The Norman arcading on the east and west walls will be noticed, but it has been lately restored.
The chapel (marked Vestry in the plan) has an upper chamber with two commonplace modern windows in it, the mullions having been destroyed. There is a massive buttress attached to the wall of this chapel, much larger than any of the other exterior buttresses. It is quite hollow, and is entered from the interior of the chapel, which is now used as the clergy vestry.
The windows of the choir are elaborately decorated with a crocketed gable.
The east end of the church[5] and the exterior of the chapels on the north side of the church are in private gardens, which unfortunately extend up to the very wall of the church, and prevent access.
The actual east end now consists of an arch which was formerly the entrance to the destroyed Lady Chapel, of which nothing remains but the modern masonry in the arch, now walled up, and containing a modern window of three lights; and above this is the original west wall above the vestibule of the Lady Chapel, with a restored window of four lights.

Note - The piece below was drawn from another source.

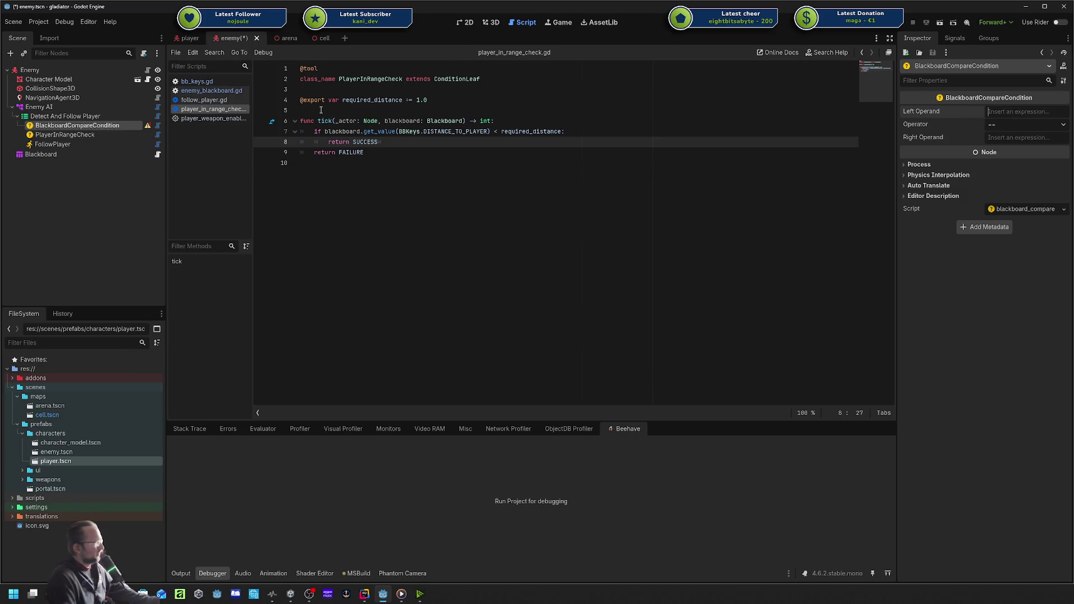
click(1001, 124)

The parapet of open work which runs round the summit of the apse is another beautiful feature of the exterior of the eastern part of the church. It seems to be formed of stalks from a thorn tree intertwining in such a way as to form triangular openings. This parapet or coronet is as much like lacework as it is possible for stonework to be, and gives to the building a peculiarly delicate and subtle finish.
A very good exterior view of this east end can be obtained from the battlement of St. Faith's Chapel. The pitch of the roof and the character of the mouldings can thus be seen.
The Lady Chapel.—Nothing is left but the partly concealed mouldings of the arch in the east wall of the ambulatory of the choir. On the outside of the east end may be seen portions of the lofty vaulting—just where it sprang from the walls—which would indicate that the masonry was very beautiful and delicate work.
Much uncertainty exists as to the size of the Lady Chapel, though traces of the foundations have been found for some distance to the eastward of the present building. Unfortunately the ground in which the foundations are hidden is private property, and the chance of a thorough investigation of the site very remote. Traditionally, the Lady Chapel is said to have been 100 feet long, or about a third of the length of the building. There is no documentary evidence to support this tradition, and in the absence of such confirmation Mr. Blunt supposes that there was no large Lady Chapel,[6] but that a chapel somewhat similar to those still surviving, and specifically referred to as "Capella Beatæ Mariæ Ecclesiæ Conventualis," was destroyed not long before the Dissolution for the purpose of making room for a larger and more splendid chapel. This chapel, Mr. Blunt adds, was never completed, the plans of the builders being upset by the general dissolution of the monasteries.
The Capella Ecclesiæ Conventualis above mentioned would rather imply the existence of another Capella Mariæ to which the parishioners had ordinary access, and this reference to it tends to strengthen the theory that on the north side of the north transept there was a detached Lady Chapel as at Bristol.